JOSE MARIA BOZO

 

Nací un día cualquiera de noviembre de 1781, en San Lorenzo —hoy Santa Cruz de la Sierra—, cuando aún resonaban en América los ecos de la conquista. Vengo de una familia española de largo apellido, pero pronto descubrí que los linajes, por largos que sean, no bastan para comprender la naturaleza humana. Abandoné mi tierra siendo joven, no por desamor, sino porque prefería buscar almas antes que raíces.

Mi vida fue más celebrada en Sucre y, sobre todo, en La Paz, donde dejé algunos rastros de mi paso como filósofo sin tratado, maestro sin dogma, magistrado sin servilismo y político sin ambición. No escribí sobre filosofía, pero viví como un filósofo. O mejor dicho, como un cínico. No en el sentido vulgar del término, sino como el viejo Diógenes: sin temor a la verdad, sin reverencias a la hipocresía, sin gusto por el poder. Me llamaron “el Diógenes boliviano”. Yo me limité a aceptar el apodo con una sonrisa y una lámpara apagada.

No soportaba la corrupción ni la doble moral. Prefería burlarme de los poderosos antes que adularlos. Si me quedaban enemigos por eso, me quedaban limpios los bolsillos, y eso ya era suficiente.

Encontré la paz —la única paz verdadera— en la naturaleza. Entre plantas y raíces medicinales, descubrí más sabiduría que en los parlamentos. La flora boliviana me enseñó lo que la política no pudo: que todo tiene su remedio, menos la estupidez pretenciosa.

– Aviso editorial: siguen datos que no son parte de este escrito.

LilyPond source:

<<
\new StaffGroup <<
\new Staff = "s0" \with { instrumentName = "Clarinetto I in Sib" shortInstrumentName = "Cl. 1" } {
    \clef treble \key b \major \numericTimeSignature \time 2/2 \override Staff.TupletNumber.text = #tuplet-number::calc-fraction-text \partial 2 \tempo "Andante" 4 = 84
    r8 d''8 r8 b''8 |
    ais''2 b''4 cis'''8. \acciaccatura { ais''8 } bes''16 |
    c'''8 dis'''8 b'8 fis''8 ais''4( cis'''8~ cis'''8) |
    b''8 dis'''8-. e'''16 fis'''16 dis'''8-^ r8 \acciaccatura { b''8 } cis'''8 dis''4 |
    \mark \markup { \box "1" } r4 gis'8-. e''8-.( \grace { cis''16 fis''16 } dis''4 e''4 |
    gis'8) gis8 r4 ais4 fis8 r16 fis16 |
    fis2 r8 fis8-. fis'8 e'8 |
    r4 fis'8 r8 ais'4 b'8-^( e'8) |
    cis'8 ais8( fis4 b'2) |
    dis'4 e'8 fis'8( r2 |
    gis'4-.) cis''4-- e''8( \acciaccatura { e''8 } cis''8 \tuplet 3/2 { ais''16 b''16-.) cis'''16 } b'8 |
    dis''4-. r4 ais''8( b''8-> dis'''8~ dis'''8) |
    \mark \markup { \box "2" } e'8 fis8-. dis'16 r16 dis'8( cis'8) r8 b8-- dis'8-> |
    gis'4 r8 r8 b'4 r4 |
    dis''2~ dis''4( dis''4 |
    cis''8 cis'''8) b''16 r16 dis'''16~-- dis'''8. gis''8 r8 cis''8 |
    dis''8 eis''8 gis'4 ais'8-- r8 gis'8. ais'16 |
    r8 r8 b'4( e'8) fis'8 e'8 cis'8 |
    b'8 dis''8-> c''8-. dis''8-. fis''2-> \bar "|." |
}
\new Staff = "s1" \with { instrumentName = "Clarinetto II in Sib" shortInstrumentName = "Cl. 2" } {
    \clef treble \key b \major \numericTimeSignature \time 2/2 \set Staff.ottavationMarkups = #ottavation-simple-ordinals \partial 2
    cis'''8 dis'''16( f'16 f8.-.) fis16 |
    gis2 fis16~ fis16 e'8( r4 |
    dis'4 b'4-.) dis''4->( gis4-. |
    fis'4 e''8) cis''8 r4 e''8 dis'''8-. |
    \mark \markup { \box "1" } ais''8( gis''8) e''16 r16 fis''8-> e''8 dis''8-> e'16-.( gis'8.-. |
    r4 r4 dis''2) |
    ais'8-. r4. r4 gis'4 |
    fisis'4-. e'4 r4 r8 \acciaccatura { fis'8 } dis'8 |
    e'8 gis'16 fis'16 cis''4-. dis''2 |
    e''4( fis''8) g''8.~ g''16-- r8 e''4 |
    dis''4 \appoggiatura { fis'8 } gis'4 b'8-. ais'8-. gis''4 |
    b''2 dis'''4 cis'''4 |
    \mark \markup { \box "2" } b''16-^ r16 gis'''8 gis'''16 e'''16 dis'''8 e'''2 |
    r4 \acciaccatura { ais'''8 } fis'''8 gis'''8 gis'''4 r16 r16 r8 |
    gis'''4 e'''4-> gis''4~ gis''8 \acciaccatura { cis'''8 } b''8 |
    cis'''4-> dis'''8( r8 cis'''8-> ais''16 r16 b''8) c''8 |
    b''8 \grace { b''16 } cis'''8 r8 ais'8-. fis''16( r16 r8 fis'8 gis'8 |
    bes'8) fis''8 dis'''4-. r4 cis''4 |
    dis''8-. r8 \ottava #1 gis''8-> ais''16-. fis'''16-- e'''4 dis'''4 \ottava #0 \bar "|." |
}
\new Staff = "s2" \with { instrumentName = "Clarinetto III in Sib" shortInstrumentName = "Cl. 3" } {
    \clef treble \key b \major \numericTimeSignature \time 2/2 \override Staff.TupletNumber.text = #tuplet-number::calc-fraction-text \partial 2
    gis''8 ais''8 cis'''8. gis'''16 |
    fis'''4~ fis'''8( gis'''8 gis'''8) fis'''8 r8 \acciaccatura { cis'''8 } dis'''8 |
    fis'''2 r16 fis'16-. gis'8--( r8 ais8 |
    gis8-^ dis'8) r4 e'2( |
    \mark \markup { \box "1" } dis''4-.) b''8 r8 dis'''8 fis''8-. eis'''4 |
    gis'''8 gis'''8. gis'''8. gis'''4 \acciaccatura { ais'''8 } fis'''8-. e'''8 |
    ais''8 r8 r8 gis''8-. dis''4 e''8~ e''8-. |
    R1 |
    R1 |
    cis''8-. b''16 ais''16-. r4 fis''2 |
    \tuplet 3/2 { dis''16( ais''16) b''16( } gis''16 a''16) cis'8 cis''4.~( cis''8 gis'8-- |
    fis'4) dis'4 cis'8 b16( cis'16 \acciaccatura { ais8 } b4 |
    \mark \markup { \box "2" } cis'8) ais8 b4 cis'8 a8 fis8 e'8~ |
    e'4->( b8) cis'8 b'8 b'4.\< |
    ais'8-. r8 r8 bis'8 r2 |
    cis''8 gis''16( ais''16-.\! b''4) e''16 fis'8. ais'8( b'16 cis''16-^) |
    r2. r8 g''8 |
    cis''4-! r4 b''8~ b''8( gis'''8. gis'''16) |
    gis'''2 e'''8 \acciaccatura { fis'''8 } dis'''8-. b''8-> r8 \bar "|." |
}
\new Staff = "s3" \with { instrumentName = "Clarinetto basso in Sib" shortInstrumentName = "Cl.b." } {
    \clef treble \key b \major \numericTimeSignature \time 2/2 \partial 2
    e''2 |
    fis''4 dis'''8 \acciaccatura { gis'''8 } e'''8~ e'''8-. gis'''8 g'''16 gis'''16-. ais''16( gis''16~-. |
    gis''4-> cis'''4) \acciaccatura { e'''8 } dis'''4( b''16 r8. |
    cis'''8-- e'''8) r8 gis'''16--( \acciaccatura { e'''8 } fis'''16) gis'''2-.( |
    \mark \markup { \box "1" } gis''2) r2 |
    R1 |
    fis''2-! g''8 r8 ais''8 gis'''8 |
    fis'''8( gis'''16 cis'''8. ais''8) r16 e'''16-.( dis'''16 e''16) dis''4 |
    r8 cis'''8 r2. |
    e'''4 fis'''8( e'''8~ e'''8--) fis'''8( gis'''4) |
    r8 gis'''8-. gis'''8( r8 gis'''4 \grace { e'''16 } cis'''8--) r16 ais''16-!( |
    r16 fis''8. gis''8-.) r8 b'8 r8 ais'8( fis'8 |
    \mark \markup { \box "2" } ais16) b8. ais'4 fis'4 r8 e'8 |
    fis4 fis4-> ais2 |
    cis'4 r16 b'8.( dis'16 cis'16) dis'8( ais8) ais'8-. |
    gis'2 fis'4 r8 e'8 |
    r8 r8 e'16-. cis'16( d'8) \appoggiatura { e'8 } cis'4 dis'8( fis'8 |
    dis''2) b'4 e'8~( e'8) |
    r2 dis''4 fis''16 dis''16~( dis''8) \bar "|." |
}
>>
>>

Escribí la Materia Médica de Bolivia, compendio útil de lo que nos regala la tierra. Trabajé también en una obra perdida, La flora boliviana, y no me entristece su desaparición: lo importante no es la fama del autor, sino el fruto que deja.

Fallecí en La Paz en 1864, cargado de años, dolores y recuerdos. Pero no me quejo: la vida no debe ser cómoda, sino digna. Y la mía lo fue.